→ Task 1
Answer these questions using the passage on thin-film metrology:
(a) Which thickness range of ultra-thin films is said to require a Total Measurement Uncertainty and Fleet Matching on the order of 0.1 A?
(b) By what other name is scatterometry known?
(c) To what do the terms "in-line" or "on-tool" refer?

→ Text block
****
Advanced semiconductor industry is continuing to integrate thinner and multi-stack films of novel material compositions (e.g. SiGe, HKMG, 3D FinFet, etc.). This is one way to continue the performance scaling to ensure that advanced nodes like 1X and beyond keep following the Moore's law.
Process control of ultra-thin films in the 1-2 nm range require a Total Measurement Uncertainty (TMU1—relative accuracy metric) and Fleet Matching on the order of 0.1 A. Optical metrology techniques (such as Spectral Ellipsometry—currently the throughput-intensive workhorse of thin film measurements) are reaching their performance limits. As an example, ability to accurately identify 0.1 Angstrom change in film thickness is fundamentally limited by cross-talk with other parameters of the film stack (thickness of other layers, variable materials composition) as well as limited optical sensitivity.
There is a need in the art in a novel approach for monitoring/measurement thin films' parameters, especially for the films having changeable parameter(s) such as for example material concentration. Moreover, the monitoring technique should preferably enable effective process control of the manufacture of thin film based structures progressing on a production line. In other words, the measurement technique should be effectively operable in real-time (or in-line or on-tool) measurement mode. In this connection, it should be noted that the term “in-line” or “on-tool” used herein refers to a measurement mode which is an alternative to a measurement by a stand-alone measurement tool operating in an off-line mode.
Optical metrology techniques are based on measurement of properties of light reflected from a sample. For thin film measurements, they rely on the contrast between optical properties of different films to model, de-convolute and individually extract the film thickness, and are typically extended to profile measurements of periodic structures using the properties of scattered light (scatterometry, also known as optical critical dimension—OCD). While such methods are fast and well suited for advanced process control (APC), they rely on assumptions about optical properties and geometry. In particular, the performance for ultra-thin films with variable composition is typically subjected to errors due to inability to separate the effects of optical properties changes from thickness change. This is schematically illustrated in FIG. 1 showing the diagram of an optical measurement and data interpretation of a planar or periodic structure.
****
→ Task 2
Reproduce the rows verbatim, starting at the line containing "Get Free Quote" and ending at the final line of the rows, with both ends included. Leave out the pictures.

→ Available records
****
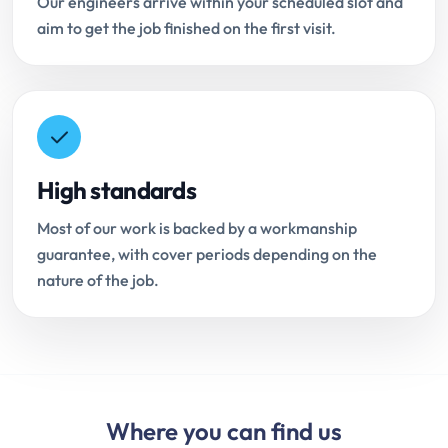
Our engineers arrive within your scheduled slot and
aim to get the job finished on the first visit.
High standards
Most of our work is backed by a workmanship
guarantee, with cover periods depending on the
nature of the job.
Where you can find us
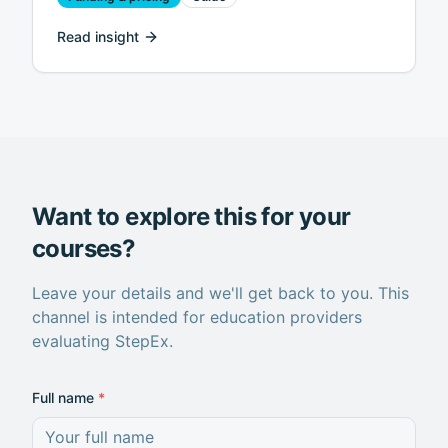
Read insight
Want to explore this for your
courses?
Leave your details and we'll get back to you. This
channel is intended for education providers
evaluating StepEx.
Full name
*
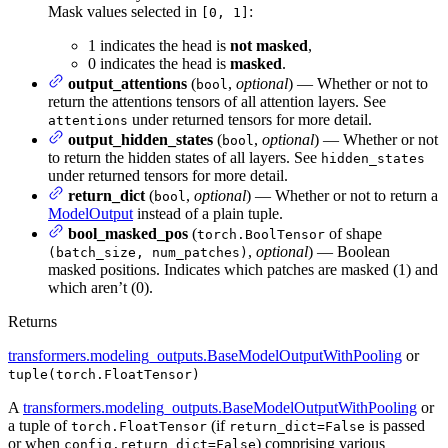
Mask values selected in
:
[0, 1]
1 indicates the head is
not masked
,
0 indicates the head is
masked
.
output_attentions
(
,
optional
) — Whether or not to
bool
return the attentions tensors of all attention layers. See
under returned tensors for more detail.
attentions
output_hidden_states
(
,
optional
) — Whether or not
bool
to return the hidden states of all layers. See
hidden_states
under returned tensors for more detail.
return_dict
(
,
optional
) — Whether or not to return a
bool
ModelOutput
instead of a plain tuple.
bool_masked_pos
(
of shape
torch.BoolTensor
,
optional
) — Boolean
(batch_size, num_patches)
masked positions. Indicates which patches are masked (1) and
which aren’t (0).
Returns
transformers.modeling_outputs.BaseModelOutputWithPooling
or
tuple(torch.FloatTensor)
A
transformers.modeling_outputs.BaseModelOutputWithPooling
or
a tuple of
(if
is passed
torch.FloatTensor
return_dict=False
or when
) comprising various
config.return_dict=False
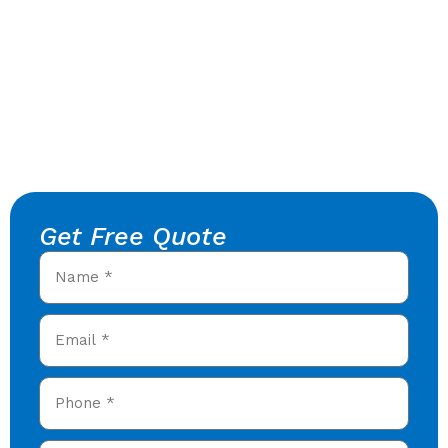
Get Free Quote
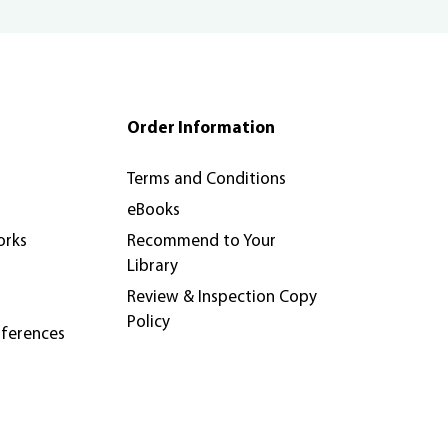
Order Information
Terms and Conditions
eBooks
orks
Recommend to Your
Library
Review & Inspection Copy
Policy
nferences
****
→ Exercise response 1
(a) The 1-2 nm range.
(b) Optical critical dimension (OCD).
(c) A measurement mode that is an alternative to measurement by a stand-alone measurement tool operating in an off-line mode.

→ Exercise response 2
Get Free Quote
Order Information
Terms and Conditions
eBooks
orks
Recommend to Your
Library
Review & Inspection Copy
Policy
nferences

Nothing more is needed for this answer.